▶ COMPITI
(A) Riscrivi come lista JSON di stringhe le righe dei dati forniti, dall'inizio dei dati fino alla riga che contiene "These words face to [D]face", entrambe comprese. Metti una stringa per ogni riga, salta le righe vuote e togli le immagini.
(B) Prosegui il brano sulla resilienza dopo la sua ultima frase.

▶ BRANO DI PARTENZA
..........

E' una mia battaglia personale da anni far tornare il concetto al suo significato originale che è di origine latina: il verbo resilire si forma dall’aggiunta del prefisso re- al verbo salire ‘saltare, fare balzi, zampillare’. Allora l’aggettivo resiliens indica sia il rimbalzare di un oggetto, sia alcune caratteristiche interne legate all’elasticità dei corpi, come quella di assorbire l’energia di un urto contraendosi, o di riassumere la forma originaria una volta sottoposto a una deformazione.
Per chiarezza, vediamolo in alcuni ambiti:
In fisica Resilienza è la capacità di un materiale di assorbire energia se sottoposto a deformazione elastica; l’esempio classico è quello del pavimento di una palestra che non si rompe sotto il peso dell'atterraggio del cestista, ma si deforma per poi tornare in linea col resto del parquet. Il materiale resiliente non si oppone o contrasta l’urto finché non si spezza, ma lo ammortizza e lo assorbe, in virtù delle proprietà elastiche della propria struttura. Nella tecnologia dei filati e dei tessuti è l’attitudine di questi a riprendere – dopo una deformazione – l’aspetto originale. In Ecologia è la velocità con cui una comunità (o un sistema ecologico) ritorna al suo stato iniziale, dopo essere stata sottoposta a una perturbazione che l’ha allontanata da quello stato.

..........

▶ DATI FORNITI
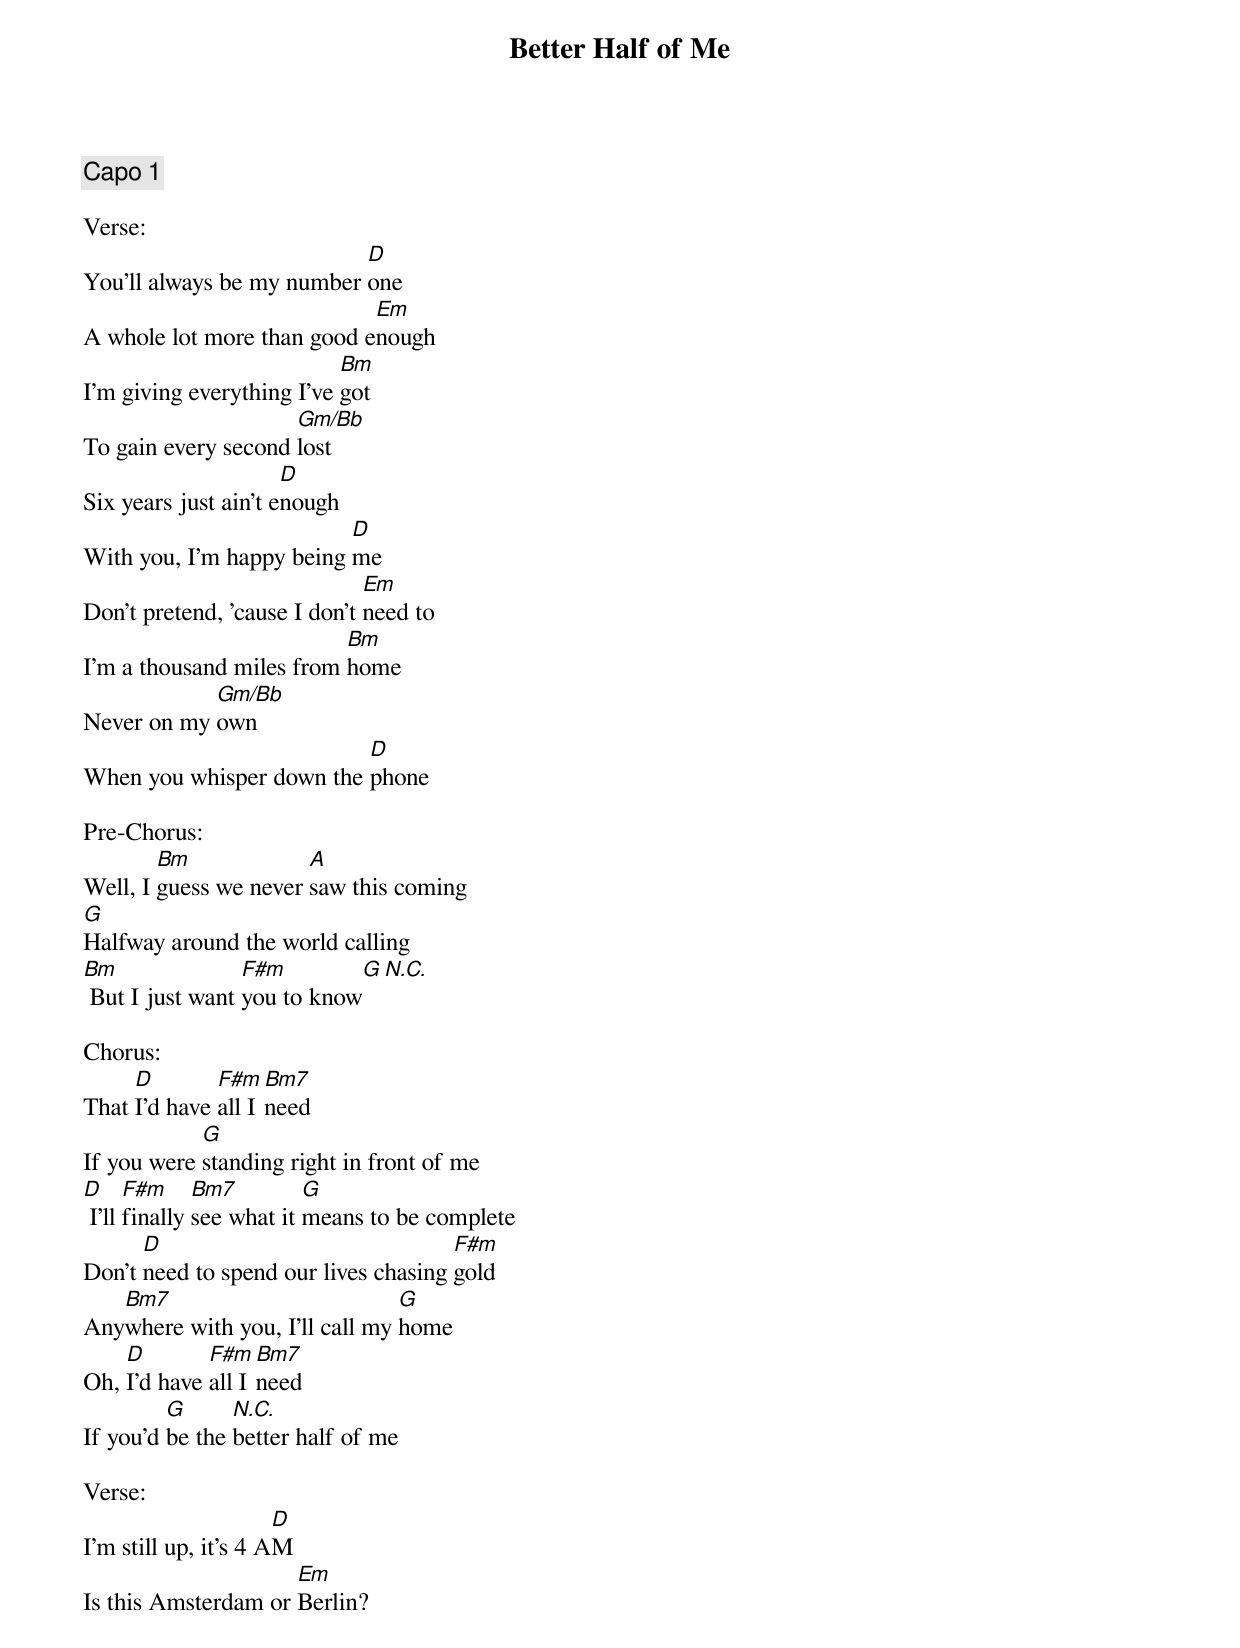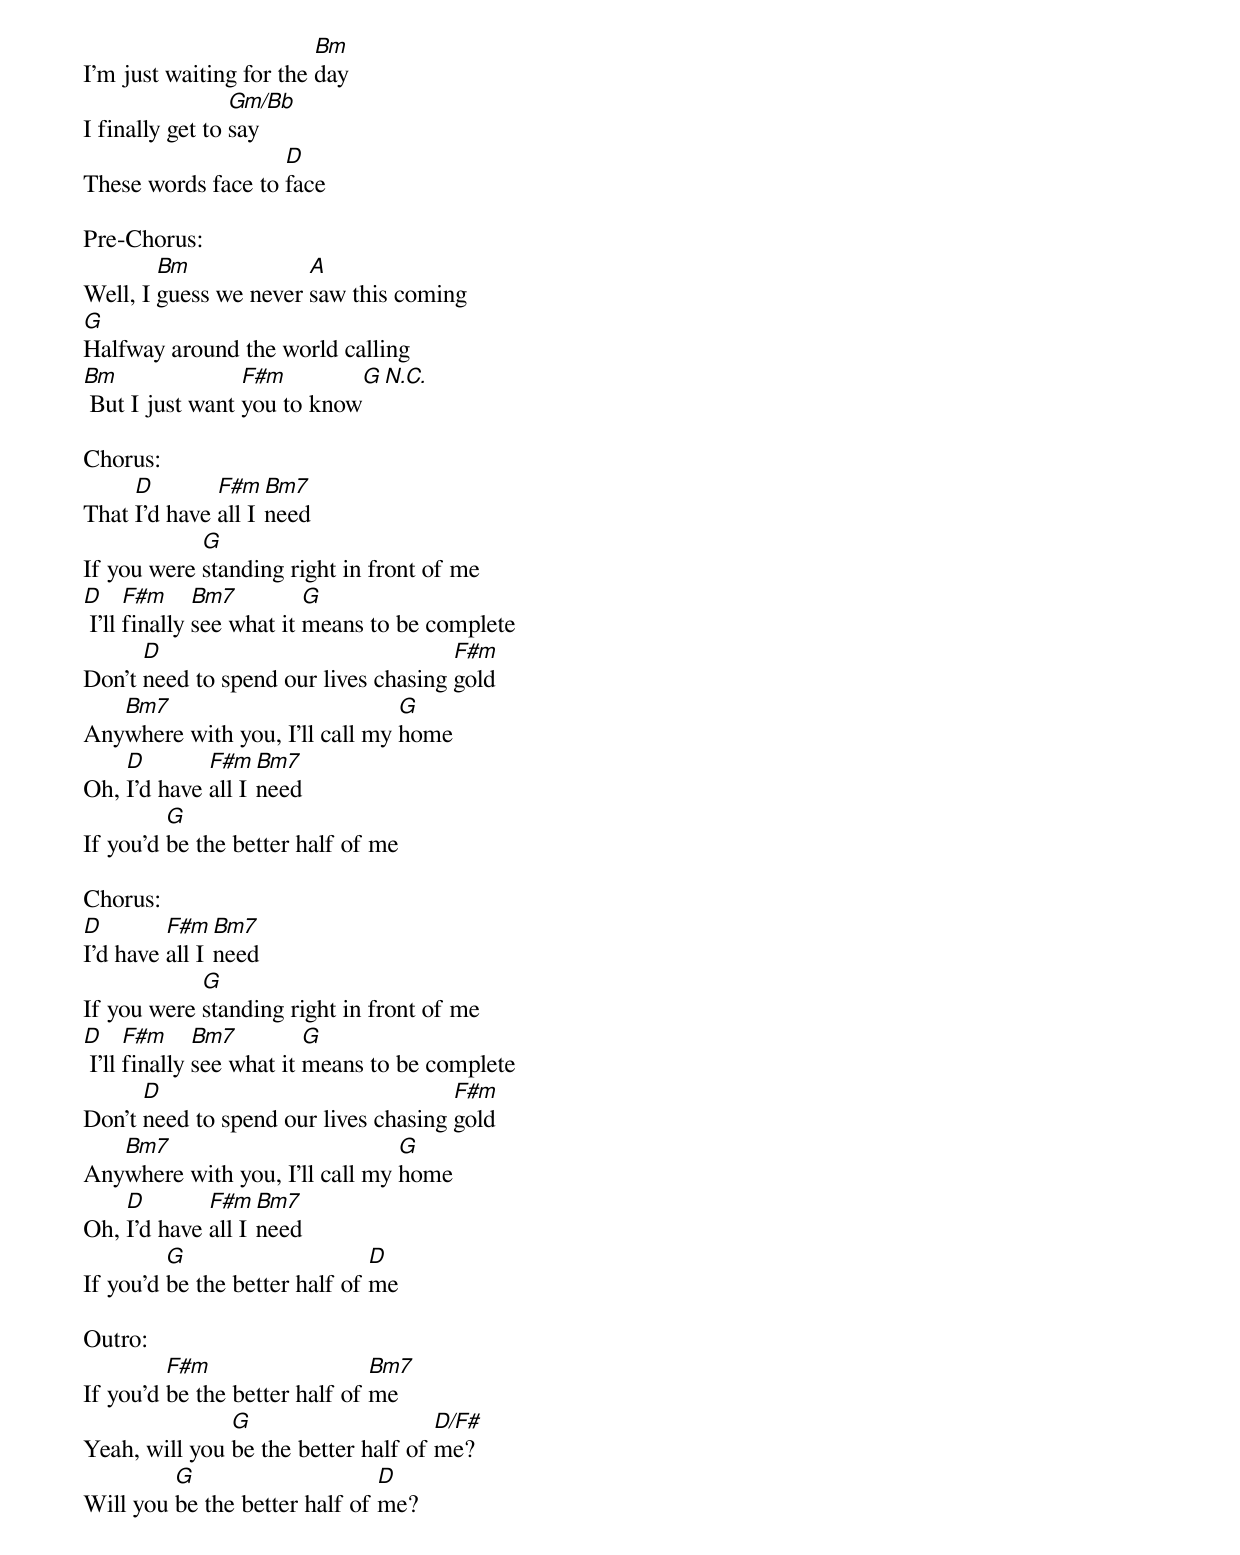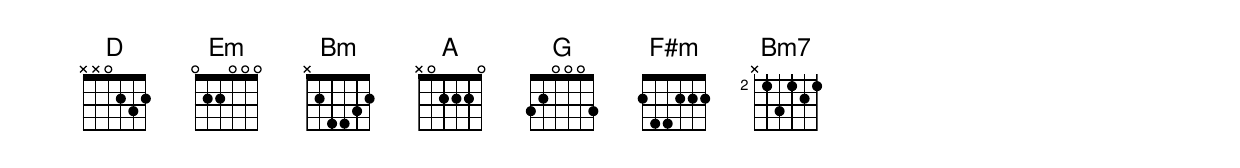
{title:Better Half of Me}
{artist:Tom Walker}
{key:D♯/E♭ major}
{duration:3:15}
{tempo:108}
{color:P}

{comment: Capo 1}

Verse:
You'll always be my number [D]one
A whole lot more than good e[Em]nough
I'm giving everything I've [Bm]got
To gain every second [Gm/Bb]lost
Six years just ain't e[D]nough
With you, I'm happy being [D]me
Don't pretend, 'cause I don't [Em]need to
I'm a thousand miles from [Bm]home
Never on my [Gm/Bb]own
When you whisper down the [D]phone

Pre-Chorus:
Well, I [Bm]guess we never [A]saw this coming
[G]Halfway around the world calling
[Bm] But I just want [F#m]you to know[G][N.C.]

Chorus:
That [D]I'd have [F#m]all I [Bm7]need
If you were [G]standing right in front of me
[D] I'll [F#m]finally [Bm7]see what it [G]means to be complete
Don't [D]need to spend our lives chasing [F#m]gold
Any[Bm7]where with you, I'll call my [G]home
Oh, [D]I'd have [F#m]all I [Bm7]need
If you'd [G]be the [N.C.]better half of me

Verse:
I'm still up, it's 4 A[D]M
Is this Amsterdam or [Em]Berlin?
I'm just waiting for the [Bm]day
I finally get to [Gm/Bb]say
These words face to [D]face

Pre-Chorus:
Well, I [Bm]guess we never [A]saw this coming
[G]Halfway around the world calling
[Bm] But I just want [F#m]you to know[G][N.C.]

Chorus:
That [D]I'd have [F#m]all I [Bm7]need
If you were [G]standing right in front of me
[D] I'll [F#m]finally [Bm7]see what it [G]means to be complete
Don't [D]need to spend our lives chasing [F#m]gold
Any[Bm7]where with you, I'll call my [G]home
Oh, [D]I'd have [F#m]all I [Bm7]need
If you'd [G]be the better half of me

Chorus:
[D]I'd have [F#m]all I [Bm7]need
If you were [G]standing right in front of me
[D] I'll [F#m]finally [Bm7]see what it [G]means to be complete
Don't [D]need to spend our lives chasing [F#m]gold
Any[Bm7]where with you, I'll call my [G]home
Oh, [D]I'd have [F#m]all I [Bm7]need
If you'd [G]be the better half of [D]me

Outro:
If you'd [F#m]be the better half of [Bm7]me
Yeah, will you [G]be the better half of [D/F#]me?
Will you [G]be the better half of [D]me?
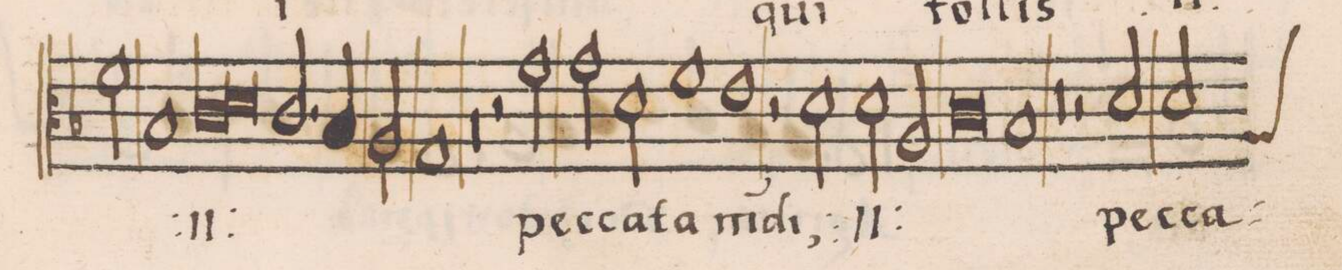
**kern	**text
*I"CANTVS	*
*clefC3	*
*k[b-]	*
*met(C|)	*
*M2/1	*
2f\	-lis
=54-	=54-
1B-/	qui-
*lig	*
1c\	-tol-
=55-	=55-
1d\	.
*Xlig	*
2.c/	.
4B-/	.
=56-	=56-
1A/	.
1G/	-lis
*	*Xij
=57-	=57-
0r	.
=58-	=58-
2r	.
2g\	pec-
2g\	-ca-
2d\	-ta
=59-	=59-
1f\	m(un)-
1e\	-di,
=60-	=60-
2r	.
*	*ij
2d\	pec-
2d\	-ca-
2A/	-ta
=61-	=61-
0c\	m(un)-
=62-	=62-
1B-/	-di
*	*Xij
0r	.
=63-	=63-
2r	.
2d/	pec-
=64-	=64-
*custos:A	*
2d/	-ca-
*-	*-
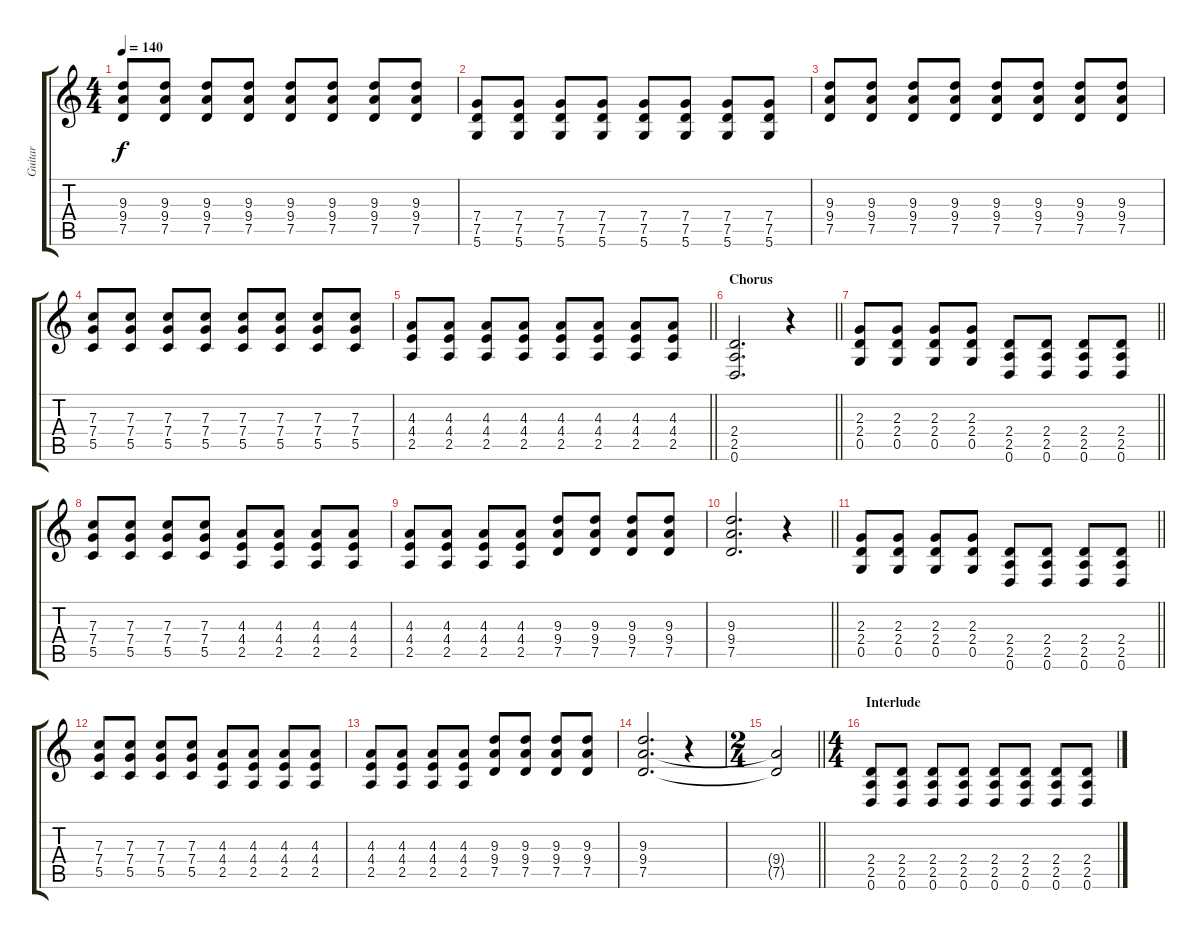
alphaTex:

\track ("Guitar" "Guitar") {instrument distortionguitar}
\staff {score tabs}
\tuning (D4 A3 F3 C3 G2 D2) {hide}
\ts (4 4)
\tempo 140
\clef g2
\ks c
(9.3 9.4 7.5).8{dy f} (9.3 9.4 7.5).8 (9.3 9.4 7.5).8 (9.3 9.4 7.5).8 (9.3 9.4 7.5).8 (9.3 9.4 7.5).8 (9.3 9.4 7.5).8 (9.3 9.4 7.5).8 |
(7.4 7.5 5.6).8 (7.4 7.5 5.6).8 (7.4 7.5 5.6).8 (7.4 7.5 5.6).8 (7.4 7.5 5.6).8 (7.4 7.5 5.6).8 (7.4 7.5 5.6).8 (7.4 7.5 5.6).8 |
(9.3 9.4 7.5).8 (9.3 9.4 7.5).8 (9.3 9.4 7.5).8 (9.3 9.4 7.5).8 (9.3 9.4 7.5).8 (9.3 9.4 7.5).8 (9.3 9.4 7.5).8 (9.3 9.4 7.5).8 |
(7.3 7.4 5.5).8 (7.3 7.4 5.5).8 (7.3 7.4 5.5).8 (7.3 7.4 5.5).8 (7.3 7.4 5.5).8 (7.3 7.4 5.5).8 (7.3 7.4 5.5).8 (7.3 7.4 5.5).8 |
\barLineRight lightlight
(4.3 4.4 2.5).8 (4.3 4.4 2.5).8 (4.3 4.4 2.5).8 (4.3 4.4 2.5).8 (4.3 4.4 2.5).8 (4.3 4.4 2.5).8 (4.3 4.4 2.5).8 (4.3 4.4 2.5).8 |
\section ("" "Chorus")
\barLineRight lightlight
(2.4 2.5 0.6).2{d} r.4 |
\barLineRight lightlight
(2.3 2.4 0.5).8 (2.3 2.4 0.5).8 (2.3 2.4 0.5).8 (2.3 2.4 0.5).8 (2.4 2.5 0.6).8 (2.4 2.5 0.6).8 (2.4 2.5 0.6).8 (2.4 2.5 0.6).8 |
(7.3 7.4 5.5).8 (7.3 7.4 5.5).8 (7.3 7.4 5.5).8 (7.3 7.4 5.5).8 (4.3 4.4 2.5).8 (4.3 4.4 2.5).8 (4.3 4.4 2.5).8 (4.3 4.4 2.5).8 |
(4.3 4.4 2.5).8 (4.3 4.4 2.5).8 (4.3 4.4 2.5).8 (4.3 4.4 2.5).8 (9.3 9.4 7.5).8 (9.3 9.4 7.5).8 (9.3 9.4 7.5).8 (9.3 9.4 7.5).8 |
\barLineRight lightlight
(9.3 9.4 7.5).2{d} r.4 |
\barLineRight lightlight
(2.3 2.4 0.5).8 (2.3 2.4 0.5).8 (2.3 2.4 0.5).8 (2.3 2.4 0.5).8 (2.4 2.5 0.6).8 (2.4 2.5 0.6).8 (2.4 2.5 0.6).8 (2.4 2.5 0.6).8 |
(7.3 7.4 5.5).8 (7.3 7.4 5.5).8 (7.3 7.4 5.5).8 (7.3 7.4 5.5).8 (4.3 4.4 2.5).8 (4.3 4.4 2.5).8 (4.3 4.4 2.5).8 (4.3 4.4 2.5).8 |
(4.3 4.4 2.5).8 (4.3 4.4 2.5).8 (4.3 4.4 2.5).8 (4.3 4.4 2.5).8 (9.3 9.4 7.5).8 (9.3 9.4 7.5).8 (9.3 9.4 7.5).8 (9.3 9.4 7.5).8 |
(9.3 9.4 7.5).2{d} r.4 |
\ts (2 4)
\barLineRight lightlight
(9.4{t} 7.5{t}).2 |
\ts (4 4)
\section ("" "Interlude")
(2.4 2.5 0.6).8 (2.4 2.5 0.6).8 (2.4 2.5 0.6).8 (2.4 2.5 0.6).8 (2.4 2.5 0.6).8 (2.4 2.5 0.6).8 (2.4 2.5 0.6).8 (2.4 2.5 0.6).8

..........

▶ RISULTATI ATTESI
(A)
[
  "{title:Better Half of Me}",
  "{artist:Tom Walker}",
  "{key:D♯/E♭ major}",
  "{duration:3:15}",
  "{tempo:108}",
  "{color:P}",
  "{comment: Capo 1}",
  "Verse:",
  "You'll always be my number [D]one",
  "A whole lot more than good e[Em]nough",
  "I'm giving everything I've [Bm]got",
  "To gain every second [Gm/Bb]lost",
  "Six years just ain't e[D]nough",
  "With you, I'm happy being [D]me",
  "Don't pretend, 'cause I don't [Em]need to",
  "I'm a thousand miles from [Bm]home",
  "Never on my [Gm/Bb]own",
  "When you whisper down the [D]phone",
  "Pre-Chorus:",
  "Well, I [Bm]guess we never [A]saw this coming",
  "[G]Halfway around the world calling",
  "[Bm] But I just want [F#m]you to know[G][N.C.]",
  "Chorus:",
  "That [D]I'd have [F#m]all I [Bm7]need",
  "If you were [G]standing right in front of me",
  "[D] I'll [F#m]finally [Bm7]see what it [G]means to be complete",
  "Don't [D]need to spend our lives chasing [F#m]gold",
  "Any[Bm7]where with you, I'll call my [G]home",
  "Oh, [D]I'd have [F#m]all I [Bm7]need",
  "If you'd [G]be the [N.C.]better half of me",
  "Verse:",
  "I'm still up, it's 4 A[D]M",
  "Is this Amsterdam or [Em]Berlin?",
  "I'm just waiting for the [Bm]day",
  "I finally get to [Gm/Bb]say",
  "These words face to [D]face"
]

(B)
Allora anche in psicologia dobbiamo assolutamente tornare alla distinzione tra Resilienza e Tenacia, tra Resilienza e Resistenza. Dobbiamo concepire ed apprezzare che un individuo possa (e forse è sano) cedere all'impatto emotivo o cognitivo di un evento o trauma, come un tessuto elastico. Va bene avere il momento di cedimento. Va bene piangere. Va bene aver paura... La resilienza la misuriamo come capacità di successiva ripresa. Mi piego ma non mi spezzo è il motto del resiliente. Se tengo duro, mi spezzo; come un tessuto le cui fibre siano ormai cotte dal tempo e dagli agenti. Prima o poi mi spezzo; in un modo o nell'altro: magari è il corpo a cedere e si ammala; magari ne risento dopo tanto tempo, in maniera insospettabile. Ognuno ha il proprio "punto di rottura".
Ma per la Resilienza vera, per spostare in là questo "punto di rottura", non ci sono scorciatoie: i 5 trucchi che vi propongono i “guru della mente” o le facili strategie cognitive/volitive lasciano il tempo che trovano. La Resilienza ha a che fare con esperienze profonde che hanno a che fare con la Fiducia interiore, con il proprio senso di Consistenza e autostima, con il sentirsi Protetti – per citarne alcune – e che risalgono ai momenti salienti di sviluppo del nostro Sè.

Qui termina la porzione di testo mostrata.